PRE-CLEARANCE PROCEDURES FOR COMPANY INSIDERS

 

No Company Insider may trade in Company Securities until:

 

The Company Insider has notified the Chief Compliance Officer of the Company’s Insider’s intention to trade in Company Securities;

 

The Company Insider has determined that: (a) the Company Insider is not in possession of material, nonpublic information concerning the Company; and (b) to the Company Insider’s best knowledge, the proposed trade(s) does not give rise to disgorgement liability under Section 16 of the Securities Exchange Act of 1934, as amended, and complies with the requirements of Rule 144 of the Securities Act of 1933, as amended; and

 

The Chief Compliance Officer or his or her designee has approved the trade request

 

The Chief Compliance Officer will endeavor to provide written clearance as soon as practicable.

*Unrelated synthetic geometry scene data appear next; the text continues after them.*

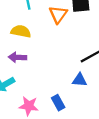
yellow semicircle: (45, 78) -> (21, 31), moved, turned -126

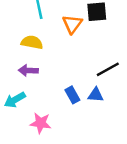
blue rectangle: (58, 103) -> (72, 95), moved

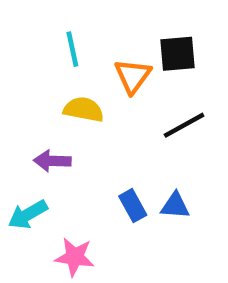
yellow semicircle: (32, 42) -> (84, 110), moved
black line: (108, 69) -> (184, 125), moved

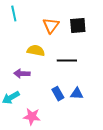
cyan line: (72, 49) -> (14, 14), moved
orange triangle: (133, 76) -> (51, 26), moved
black line: (184, 125) -> (67, 61), moved, turned 30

If possible, a trade request should be received by the Chief Compliance Officer at least two business days prior to the intended trade date. After receiving written clearance to engage in a trade by the Chief Compliance Officer (“Clearance”), a Company Insider shall complete the proposed trade within five business days. If he or she deems it necessary, the Chief Compliance Officer may rescind a Clearance by written notice to the Company Insider, which notice may be by electronic mail. If an approved trade request is not executed within five business days following the date of Clearance, the Company Insider must submit a new trade request pursuant to the procedures outlined above.

 

The Chief Compliance Officer does not assume the responsibility for, and approval from the Chief Compliance Officer does not protect the Company Insider from, the consequences of prohibited insider trading.

 

Company Insiders shall provide to the Chief Compliance Officer any documentation reasonably requested by him or her in furtherance of the foregoing procedures. Any failure to provide such requested information will be grounds for denial of approval by the Chief Compliance Officer. In addition, at his or her discretion, the Chief Compliance Officer may also discuss a Company Insider’s proposed trade with the Company Insider’s manager or department head in order to inquire as to the existence of any material non-public information that the Company Insider may have or have access to.

 

The existence of the foregoing approval procedures does not in any way obligate the Chief Compliance Officer to approve any trade requested by a Company Insider. The Chief Compliance Officer may reject any trading request at his or her sole discretion. From time to time, an event may occur that is material to the Company and is known by only a few directors or executives. So long as the event remains material and non-public, the Chief Compliance Officer may determine not to approve any transactions in the Company’s securities. If a Company Insider requests clearance to trade in the Company’s securities during the pendency of such an event, the Chief Compliance Officer may reject the trading request without disclosing the reason.